* PROBLEMS AND TASKS
a – In the FreeBSD build thread, shorten the paragraph beginning "You then can modify the /src folder" into a bulleted list that keeps its main facts.
b – Write the next part of the FreeBSD build thread, picking up after its last sentence.

* TEXT PASSAGE
Four lines to do the whole thing. This is on a separate computer i build with.

Setup is simple too. Just include source when you install on your builder machine or download via svn. I am building with FreeBSD 11 p6 and FreeBSD 12 for RPi3.

Look for my crochet posts here for exact directions.
Download from github and run. That's it. pkg install git and then clone crochet..

You then can modify the /src folder doing any mods you want. Turn on turbo, no problem. Modify file and rerun crochet. Done in 10 minutes. You just have to know what to change.


There is even a mechanism in the config.txt in the root folder that you might want to checkout first.
That does not need compiling.


----------



## andrewm659 (Jan 2, 2017)

I didn't know P6 was out.  I may need to update my FreeBSD server and ezjails....

Thanks!


----------



## Phishfry (Jan 2, 2017)

Checkout the last lines:
http://elinux.org/R-Pi_configuration_file

`arm_freq=800`
Gets you more speed without compiling.

That was for RPi first one. So speeds might be different for RPI2. Same way though.

On FreeBSD it is under /boot/msdos/config.txt


----------



## Phishfry (Jan 2, 2017)

There does seem to be a problem with growfs not executing on first boot.

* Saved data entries
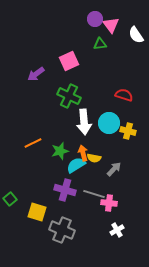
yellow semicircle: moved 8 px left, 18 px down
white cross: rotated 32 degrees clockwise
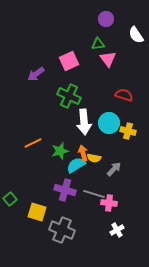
purple circle: moved 11 px right
pink triangle: moved 3 px left, 34 px down
green triangle: moved 2 px left
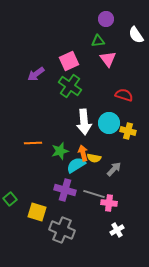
green triangle: moved 3 px up
green cross: moved 1 px right, 10 px up; rotated 10 degrees clockwise
orange line: rotated 24 degrees clockwise
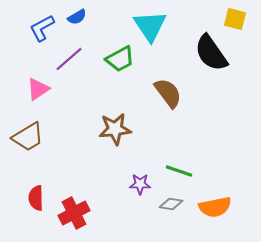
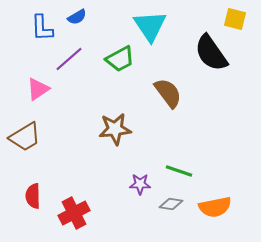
blue L-shape: rotated 64 degrees counterclockwise
brown trapezoid: moved 3 px left
red semicircle: moved 3 px left, 2 px up
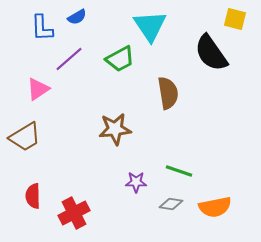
brown semicircle: rotated 28 degrees clockwise
purple star: moved 4 px left, 2 px up
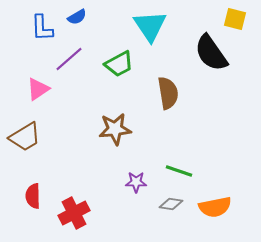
green trapezoid: moved 1 px left, 5 px down
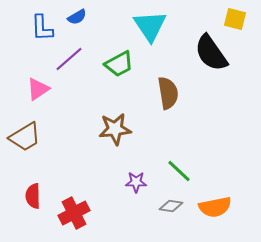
green line: rotated 24 degrees clockwise
gray diamond: moved 2 px down
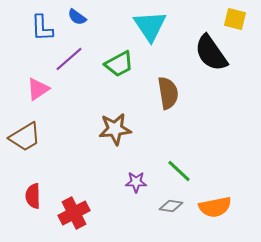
blue semicircle: rotated 66 degrees clockwise
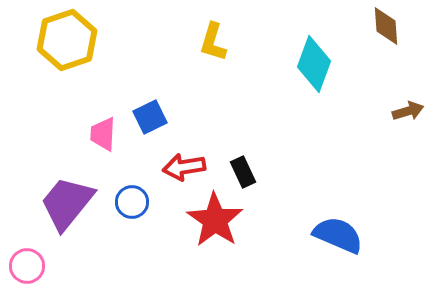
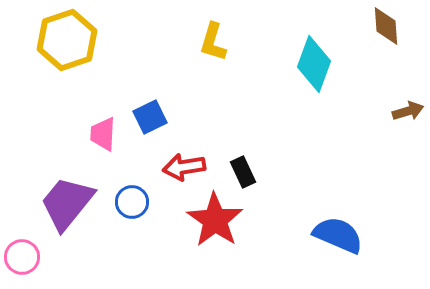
pink circle: moved 5 px left, 9 px up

* RESPONSES TO THE TASKS
a –
- Make any modifications you want in the /src folder, such as turning on turbo.
- Edit the file and run crochet again.
- The rebuild takes about 10 minutes.
- You need to know what to change.

b –
So pkg has no space in /var. I have to manually expand the disk for some reason.
Used to work fine. Maybe a crochet thing.


----------



## SirDice (Jan 3, 2017)

Phishfry said:


> There does seem to be a problem with growfs not executing on first boot.


Make sure the file /firstboot exists. This is the "trigger" for those scripts to run. You can add it again, I've done this a few times, just to get the firstboot_* scripts to run again.


----------



## Phishfry (Jan 3, 2017)

Seems RPI2 crochet board file does not include `growfs_enable="YES"` like release versions do.

Regarding RPi2 clock speed I found this with some settings. Turns out the command is `force_turbo` and you can put it in your config.txt. So all speed adjustments are easily set without compiling. Looks like 900mhz is stock speed. 1ghz is overclocked.
The nice thing about the 600mhz setting is that it generates no heat.
https://haydenjames.io/raspberry-pi-safe-overclocking-settings/


----------



## Phishfry (Jan 4, 2017)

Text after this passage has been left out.